ONE of Europe’s most wanted drug lords has been arrested in Madrid.
Haredin Fejzulla, a 59-year-old Albanian national, was captured last week in the district of Carabanchel after a year-long manhunt.
Fejzulla had been on the run since his conviction in Belgium in 2022 for a string of high-level drug-related offences.
Belgian authorities had issued three European Arrest Warrants for his arrest, and he was included on Europol’s list of Europe’s Most Wanted Fugitives.
He was sentenced to 29 years in a Belain prison in 2022 for 13 serious offences, including drug trafficking, document forgery, and membership of a criminal organisation.
The Albanian was the head of a sophisticated Kosovar-Albanian narco operation responsible for cultivating and trafficking wholesale quantities of cannabis across Europe.
Despite extensive efforts by law enforcement agencies in Belgium and Spain who suspected he was laying low in Madrid, Fejzulla managed to evade capture for over a year.
The breakthrough in the case came when Spanish police received intelligence suggesting that Fejzulla was hiding out in the Madrid neighbourhood of Carabanchel.
To avoid capture, the drug lord had been moving between safe houses around the city, swapped vehicles regularly, and frequently switched mobile phones to throw counter-narco cops off his trail.

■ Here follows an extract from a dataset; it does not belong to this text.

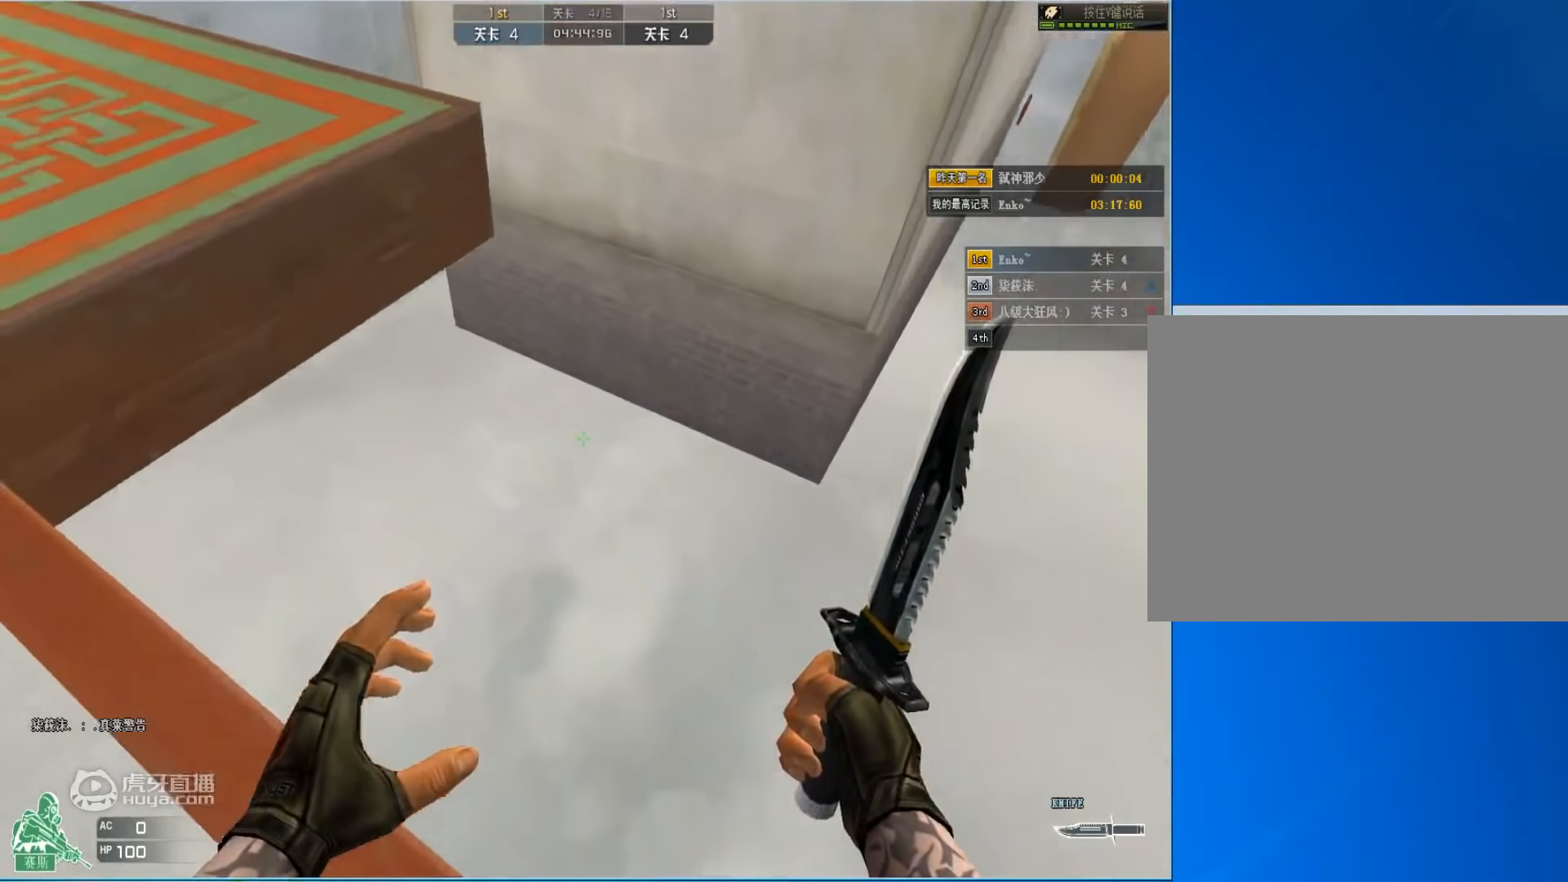
{"keys": ["ctrl"], "mouse": [], "events": [[133, "space", "down"], [183, "ctrl", "down"], [266, "a", "up"], [300, "space", "up"], [466, "w", "up"]]}
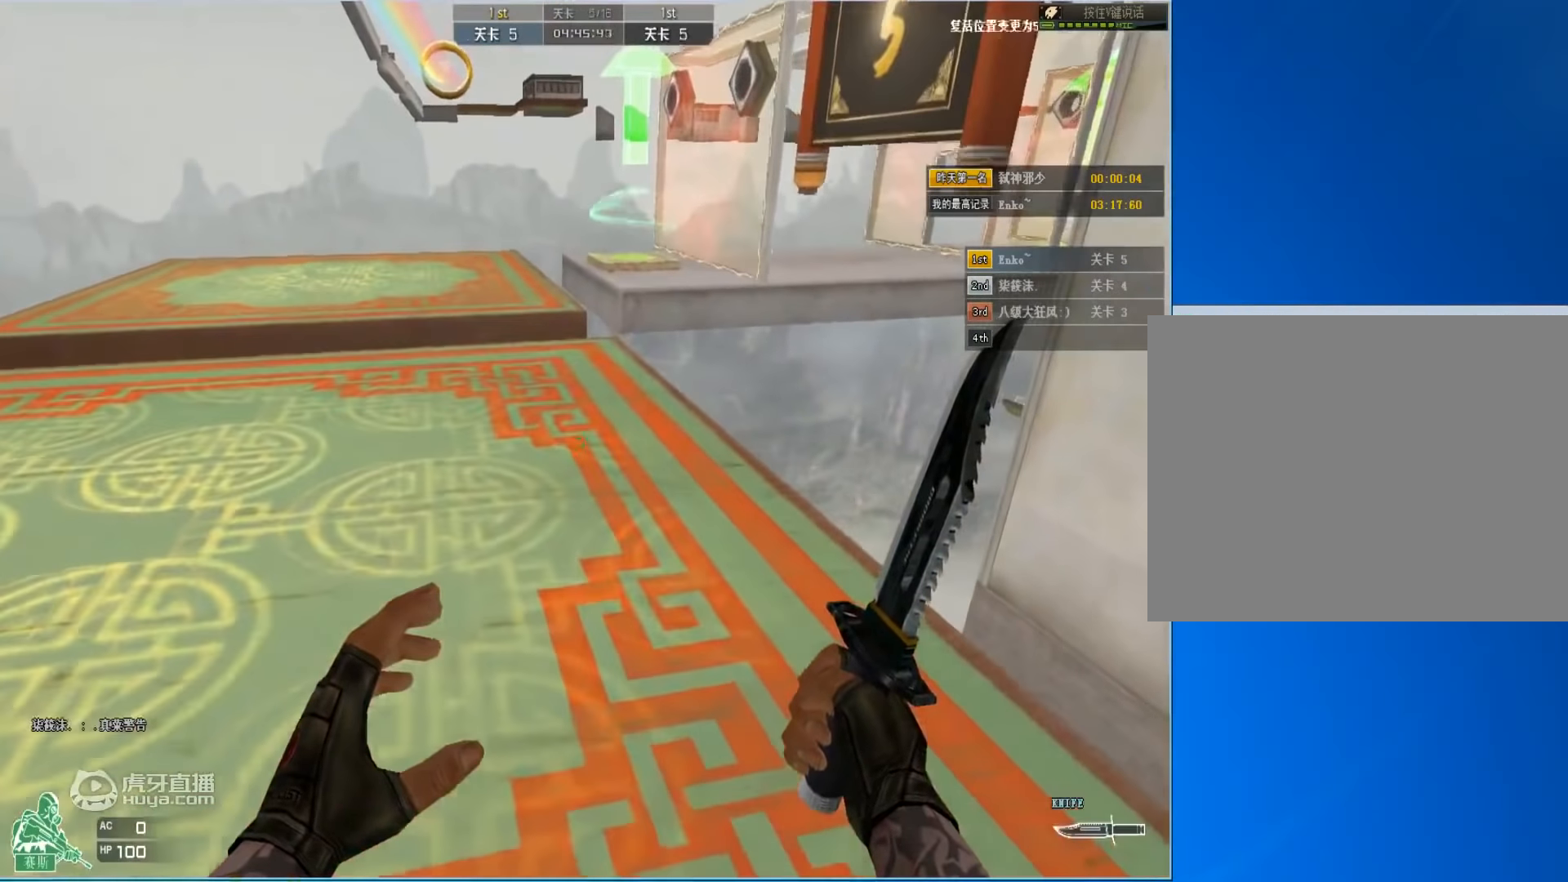
{"keys": [], "mouse": [], "events": [[66, "ctrl", "up"]]}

However, after a surveillance operation that began in January 2023, Spanish authorities were able to cuff him as he approached a van outside one of his hiding spots.
Fejzulla is currently in custody, awaiting for Spain’s National Court to approve his extradition to Belgium.
The criminal organisation he led operated with a highly organised hierarchy, with Fejzulla as the boss.
The gang included gardeners, cleaners, money handlers, and logistics workers, all of whom contributed to the cultivation and sale of cannabis.
False documents were used to rent properties and establish electricity connections at the locations where the illegal crops were grown.
The gang also preyed upon vulnerable individuals in precarious financial situations to work on the plantations.
A long-running investigation by Belgian authorities culminated in the dismantling of 13 cannabis plantations, though Fejzulla managed to flee before serving his sentence.